Subdirect Products, Little Ideal

Little Ideal

A little ideal is a nonzero ideal that is contained in every nonzero ideal of R. If R has a little ideal, the intersection of any set of nonzero ideals is nonempty, and R cannot have a nontrivial subdirect product. Conversely, if all nonzero ideals intersect in 0, let each act as a kernel K_i, and build the nontrivial subdirect product representation S_i = R/K_i. Thus R is subdirectly irreducible iff it has a little ideal.

If R is a division ring, or even a simple ring, R is subdirectly irreducible.

The direct product of two or more rings is never subdirectly irreducible. Intersect the ideals R₁*0 and 0*R₂ and get 0.

Dedekind Domain

A dedekind domain does not have a little ideal (the square of such an ideal is smaller), hence it is not subdirectly irreducible. For a nontrivial representation, map R onto R/M^j for M a maximal ideal and arbitrarily large exponents j. The intersection of this descending chain of kernels is 0, so R embeds. Alternatively, map R onto R/M for infinitely many maximal ideals M. Nothing can be in all these ideals at once.

Mod out by M^j, and R/M^j becomes subdirectly irreducible. The little ideal is the image of M^j-1.

Semisimple

If R is semisimple, it is subdirectly irreducible iff it is the direct product of only one simple ring. We already said direct products are out, and a simple ring has its one and only ideal as a little ideal.

Group Ring

If R is not subdirectly irreducible then neither is the group ring RG. Let K_i be a collection of kernels of R that intersect in 0. Let these act as coefficients on the elements of G, whence K_iG become ideals in RG that intersect in 0.

Prime Ring

Let R be prime with nonzero socle H. We will show H is a little ideal, whence R is subdirectly irreducible. Let I be any ideal and let M be a minimal left ideal. Since I*M is a left ideal inside M, and since I*M is nonzero (R is prime), then I*M = M. Of course I*M lies in I since I is an ideal, hence I contains M. This holds for every M, hence I contains H.

The converse does not hold. Let R be simple, which Implies R is prime. Assume R is not left artinian. Being simple, R is subdirectly irreducible. Its socle H is either 0 or R. Suppose it is R. Then a finite sum of elements, from a finite set of minimal left ideals, equals 1. These are simple left ideals, and simple modules are pairwise disjoint. Thus R is the finite sum of simple left ideals, R is a semisimple ring, and R is left artinian. This is a contradiction, hence H = 0. A prime ring can have a 0 socle and still be subdirectly irreducible.

K[x]

If K is a division ring that is nonalgebraic over its center, K[x] is left primitive.
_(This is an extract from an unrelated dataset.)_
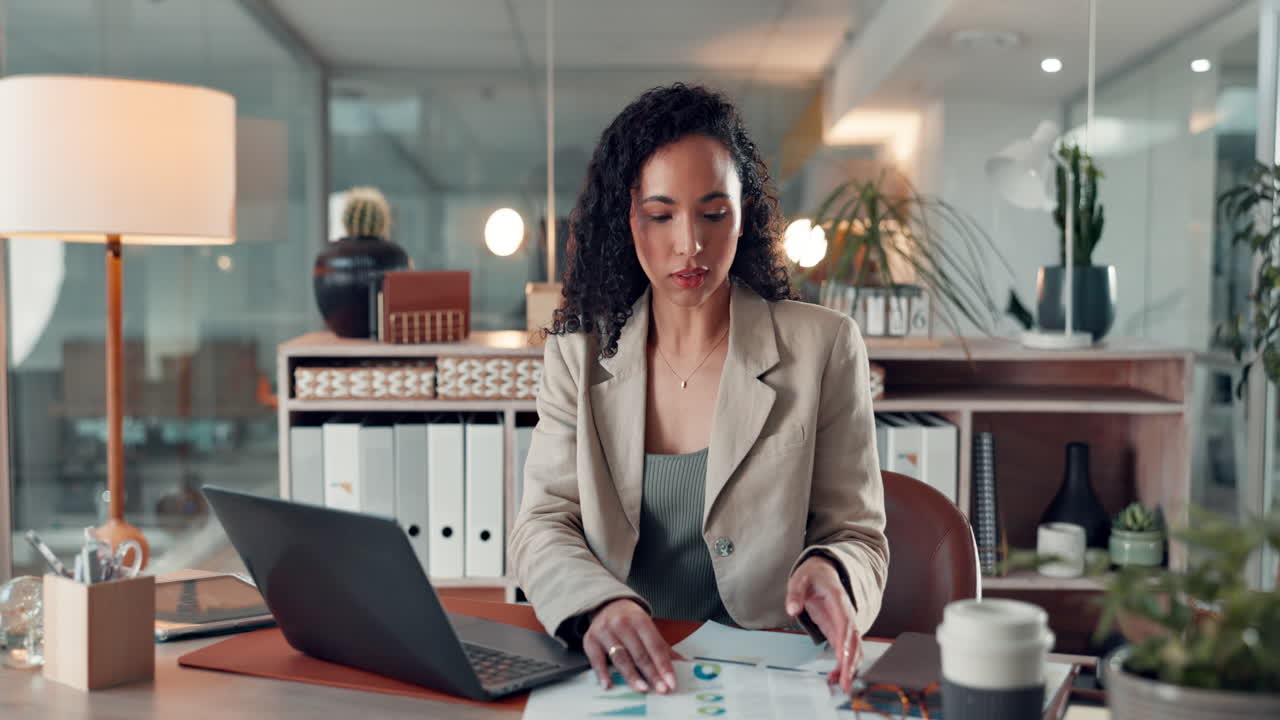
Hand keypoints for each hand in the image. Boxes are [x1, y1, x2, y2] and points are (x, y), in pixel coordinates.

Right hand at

Since it is a left pid, any ideal can be squared to get something smaller. There is no little ideal, and the ring is not subdirectly irreducible.

Reduced and Commutative

If R is reduced and commutative, it is subdirectly irreducible iff it is a field. Let x lie in the little ideal. Since x² is not zero, it generates the same little ideal, hence x²*y = x for some y. Multiply through by y, and (xy)² = xy. Remember that x²y = x, and x is nonzero, hence xy is a nonzero idempotent. There can be no nontrivial idempotents, else R is a direct product of rings, with no little ideal. Thus xy = 1, x is a unit, and the little ideal is all of R. There can be no smaller ideals, other than 0, hence R is a field.